A domain expert provided the knowledge that we encoded into a logic program consisting of rules and constraints and readable by the ASP solver. For each instance of the path planing problem, the ASP program is hence coupled to a proper representation of the pool of paths calculated by the IL model, \(\{Q^{IL}_k\}\) (the “input”) and fed to the ASP solver, thus choosing the best one, \(\{Q^{ILDR}\}\). In the following, we provide more details about the encoded deductive path selector.

A path \(Q^{ILDR}_x\) cannot be selected if the maximum curvature \(c_{max}\) (Eq. 7) measured for \(Q^{ILDR}_x\) is bigger than the \(k_{max}\), as it can be seen in the following code snippet (In order to fully understand the syntax, we have provided some examples in “Appendix A.2”).:

$$\begin{aligned} \begin{aligned} \texttt {:- choose}(Q^{ILDR}_x), \texttt {curvature}(c_{max}), \\ \texttt {maxCurve}(Q^{ILDR}_x,k_{max}), k_{max}<c_{max}. \end{aligned} \end{aligned}$$

where the atom maxCurve(\(Q^{ILDR}_x\),\(c_{max}\)) couples the path \(Q^{ILDR}_x\) with the maximum curvature \(c_{max}\).

WORK ITEM: Rewrite the paragraph of the path-planning excerpt that begins "A domain expert provided" as a short bulleted list of its main facts.

Page-level text extractions:
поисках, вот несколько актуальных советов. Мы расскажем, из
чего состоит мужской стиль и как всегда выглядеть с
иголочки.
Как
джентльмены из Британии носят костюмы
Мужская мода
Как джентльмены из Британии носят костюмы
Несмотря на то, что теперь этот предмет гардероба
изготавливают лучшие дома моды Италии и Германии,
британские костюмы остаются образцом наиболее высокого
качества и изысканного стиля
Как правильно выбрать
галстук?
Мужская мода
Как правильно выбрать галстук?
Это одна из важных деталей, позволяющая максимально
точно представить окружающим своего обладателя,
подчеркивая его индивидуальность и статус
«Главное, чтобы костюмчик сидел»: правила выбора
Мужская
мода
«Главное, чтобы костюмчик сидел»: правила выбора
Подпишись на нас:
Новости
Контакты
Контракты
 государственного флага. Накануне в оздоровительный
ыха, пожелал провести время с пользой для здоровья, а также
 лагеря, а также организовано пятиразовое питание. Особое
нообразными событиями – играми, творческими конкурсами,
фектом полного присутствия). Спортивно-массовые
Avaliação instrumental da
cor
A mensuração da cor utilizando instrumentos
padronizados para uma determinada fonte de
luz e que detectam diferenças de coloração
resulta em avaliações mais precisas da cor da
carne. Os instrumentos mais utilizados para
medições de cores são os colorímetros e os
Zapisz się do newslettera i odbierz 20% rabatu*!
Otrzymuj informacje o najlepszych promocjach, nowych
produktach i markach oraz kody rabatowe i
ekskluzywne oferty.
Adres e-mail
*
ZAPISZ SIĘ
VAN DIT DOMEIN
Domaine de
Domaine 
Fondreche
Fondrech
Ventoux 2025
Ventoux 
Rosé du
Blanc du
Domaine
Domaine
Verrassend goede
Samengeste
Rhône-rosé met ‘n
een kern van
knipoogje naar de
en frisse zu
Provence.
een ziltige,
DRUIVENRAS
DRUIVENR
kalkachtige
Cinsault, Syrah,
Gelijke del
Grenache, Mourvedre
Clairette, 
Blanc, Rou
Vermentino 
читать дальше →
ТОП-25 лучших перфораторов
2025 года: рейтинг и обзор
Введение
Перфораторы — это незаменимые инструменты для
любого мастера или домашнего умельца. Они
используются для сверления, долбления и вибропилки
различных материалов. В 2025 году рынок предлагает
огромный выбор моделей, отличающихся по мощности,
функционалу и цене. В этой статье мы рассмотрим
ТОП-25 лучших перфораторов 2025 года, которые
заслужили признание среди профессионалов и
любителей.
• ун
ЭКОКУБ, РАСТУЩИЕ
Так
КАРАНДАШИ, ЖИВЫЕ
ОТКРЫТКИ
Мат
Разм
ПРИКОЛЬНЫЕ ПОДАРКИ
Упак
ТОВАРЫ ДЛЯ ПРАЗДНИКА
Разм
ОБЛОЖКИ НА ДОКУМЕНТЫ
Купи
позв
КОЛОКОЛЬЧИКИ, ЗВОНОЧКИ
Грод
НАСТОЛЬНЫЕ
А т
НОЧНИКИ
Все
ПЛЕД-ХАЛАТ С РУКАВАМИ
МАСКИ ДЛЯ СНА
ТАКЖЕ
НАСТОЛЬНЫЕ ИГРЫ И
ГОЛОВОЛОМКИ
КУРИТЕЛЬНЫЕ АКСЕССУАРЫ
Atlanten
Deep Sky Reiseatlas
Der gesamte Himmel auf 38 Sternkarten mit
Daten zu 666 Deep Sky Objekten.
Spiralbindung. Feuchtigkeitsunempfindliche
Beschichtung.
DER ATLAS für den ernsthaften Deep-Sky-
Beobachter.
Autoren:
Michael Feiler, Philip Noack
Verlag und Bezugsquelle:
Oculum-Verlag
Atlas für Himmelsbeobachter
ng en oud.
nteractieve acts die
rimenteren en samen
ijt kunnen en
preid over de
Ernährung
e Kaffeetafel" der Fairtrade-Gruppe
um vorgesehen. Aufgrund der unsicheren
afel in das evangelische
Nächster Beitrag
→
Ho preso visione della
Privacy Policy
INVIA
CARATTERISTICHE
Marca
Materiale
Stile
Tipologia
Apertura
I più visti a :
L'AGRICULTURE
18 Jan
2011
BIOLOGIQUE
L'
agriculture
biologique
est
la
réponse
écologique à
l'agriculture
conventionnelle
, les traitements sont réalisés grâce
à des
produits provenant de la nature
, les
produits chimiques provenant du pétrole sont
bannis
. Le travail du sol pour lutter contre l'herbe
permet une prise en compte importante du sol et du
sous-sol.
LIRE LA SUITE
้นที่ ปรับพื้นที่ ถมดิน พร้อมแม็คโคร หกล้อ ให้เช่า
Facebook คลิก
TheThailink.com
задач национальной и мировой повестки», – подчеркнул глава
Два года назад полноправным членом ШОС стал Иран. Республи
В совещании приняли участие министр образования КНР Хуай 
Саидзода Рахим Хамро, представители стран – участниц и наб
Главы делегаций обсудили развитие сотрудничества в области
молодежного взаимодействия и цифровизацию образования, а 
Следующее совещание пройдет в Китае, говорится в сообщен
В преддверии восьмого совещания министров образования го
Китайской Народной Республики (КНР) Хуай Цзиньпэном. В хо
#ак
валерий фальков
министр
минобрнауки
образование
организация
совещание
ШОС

WRITTEN SOLUTION:
- A domain expert supplied knowledge that was encoded as a logic program of rules and constraints readable by the ASP solver.
- For each instance of the path planning problem, the ASP program is coupled to a representation of the pool of paths calculated by the IL model, which serves as the input.
- The combined program and input are fed to the ASP solver, which chooses the best path, Q^ILDR.
- More details about the encoded deductive path selector are given next.